Work item —
Pick up the financial responsibility agreement after its final line and keep writing it.

Name: _________________________
Date of Birth: __________________
Account Number: ________________

Financial Responsibility Agreement

Insurance and Coverage

  • I understand that I am responsible for knowing my insurance benefits and whether services rendered at [Practice Name] are covered.
  • I agree to provide current and accurate insurance information and present my insurance card at each visit.
  • I understand that I am responsible for any charges not covered by my insurance plan.

Payment Terms

  1. Co-payments: Due at the time of service
  2. Deductibles: Any unmet deductible is due at time of service
  3. Self-pay Patients: Payment in full is expected at time of service
  4. Laboratory Services: Additional charges may apply for lab work

Specialty Care and Procedures

  • Hormone testing and specialized endocrine procedures may incur additional costs
  • Prior authorization requirements must be met for certain treatments
  • Continuous glucose monitoring (CGM) and insulin pump supplies may require separate coverage verification

Missed Appointments and Late Cancellations

  • 24-hour notice is required for appointment cancellation
  • $50 fee may be charged for missed appointments or late cancellations
  • Multiple missed appointments may result in discharge from the practice

Payment Methods

  • Cash
  • Credit/Debit Cards
  • Personal Checks
  • Health Savings Accounts (HSA)

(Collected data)
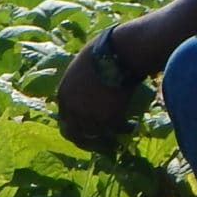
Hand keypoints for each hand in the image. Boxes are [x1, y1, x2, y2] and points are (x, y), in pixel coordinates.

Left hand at [54, 33, 134, 152]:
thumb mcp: (80, 68)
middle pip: (74, 134)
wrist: (117, 53)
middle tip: (99, 144)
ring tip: (121, 132)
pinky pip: (116, 130)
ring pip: (96, 135)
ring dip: (108, 137)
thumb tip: (86, 90)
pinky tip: (132, 126)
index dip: (76, 124)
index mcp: (63, 94)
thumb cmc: (101, 52)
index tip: (86, 129)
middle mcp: (72, 109)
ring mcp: (89, 116)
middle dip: (86, 141)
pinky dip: (125, 129)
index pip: (64, 118)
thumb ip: (78, 85)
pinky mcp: (107, 119)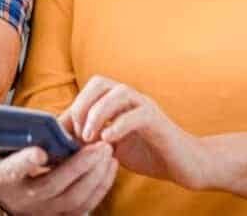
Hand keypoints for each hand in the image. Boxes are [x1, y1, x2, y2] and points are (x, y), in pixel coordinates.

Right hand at [0, 116, 117, 215]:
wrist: (13, 197)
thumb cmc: (2, 165)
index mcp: (6, 179)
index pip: (14, 171)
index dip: (26, 161)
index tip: (41, 149)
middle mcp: (26, 199)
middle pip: (55, 185)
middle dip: (78, 166)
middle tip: (98, 145)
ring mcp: (47, 210)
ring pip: (75, 197)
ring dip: (95, 176)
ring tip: (108, 151)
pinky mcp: (64, 214)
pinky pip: (87, 205)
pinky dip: (101, 186)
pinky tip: (110, 166)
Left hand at [65, 75, 210, 190]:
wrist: (184, 164)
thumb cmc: (147, 153)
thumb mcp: (111, 145)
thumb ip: (91, 137)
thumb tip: (62, 138)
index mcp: (118, 100)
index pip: (90, 89)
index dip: (74, 107)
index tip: (65, 132)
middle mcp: (130, 97)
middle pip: (100, 82)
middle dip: (83, 104)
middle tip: (78, 131)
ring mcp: (145, 105)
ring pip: (118, 92)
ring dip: (98, 113)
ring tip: (89, 136)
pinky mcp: (158, 120)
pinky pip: (137, 114)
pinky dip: (119, 125)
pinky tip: (108, 140)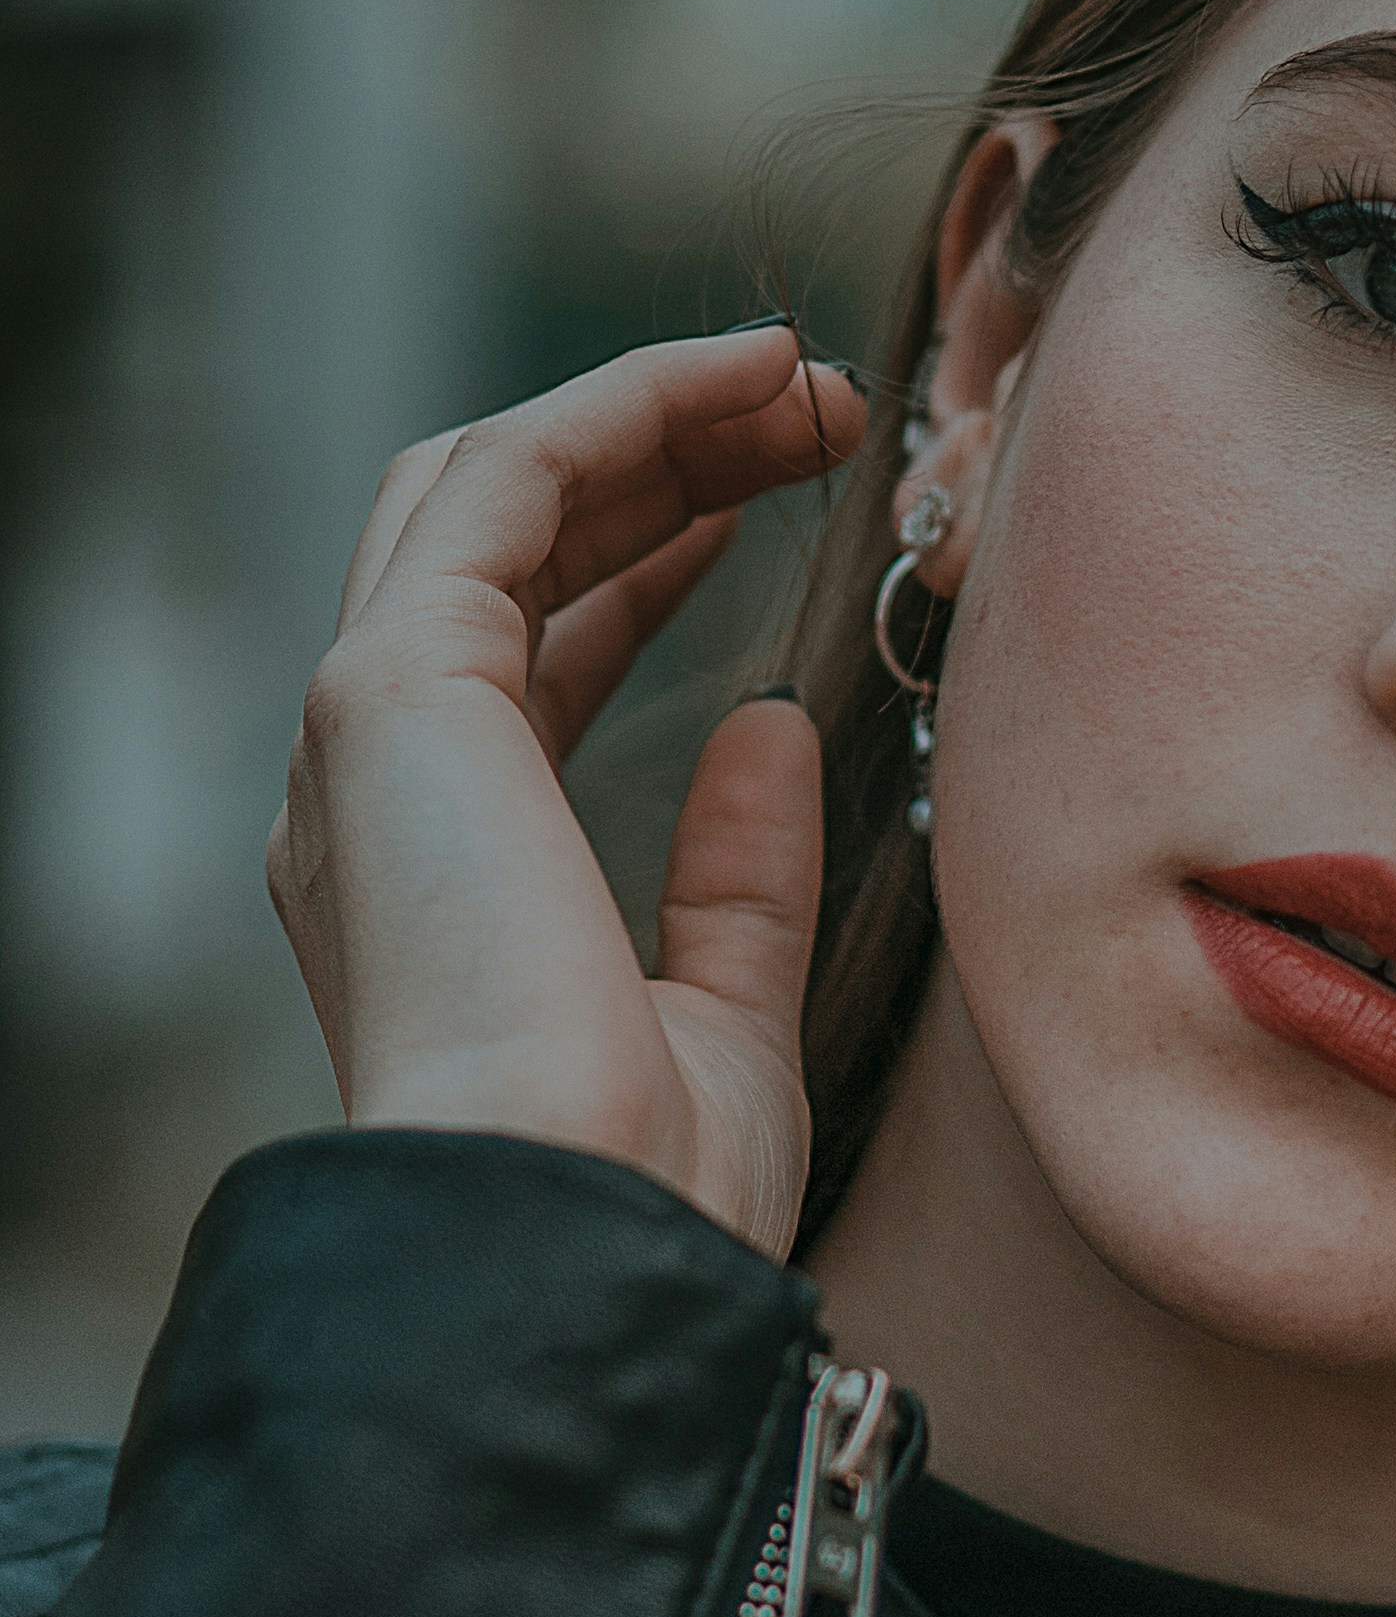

Answer box —
  • Flexible Spending Accounts (FSA)

Agreement

I have read and understand the financial policy of [Practice Name] and agree to comply with its terms. I understand that I am financially responsible for all charges whether or not paid by my insurance.

Signature: _______________________
Date: ___________________________

A copy of this agreement will be provided upon request.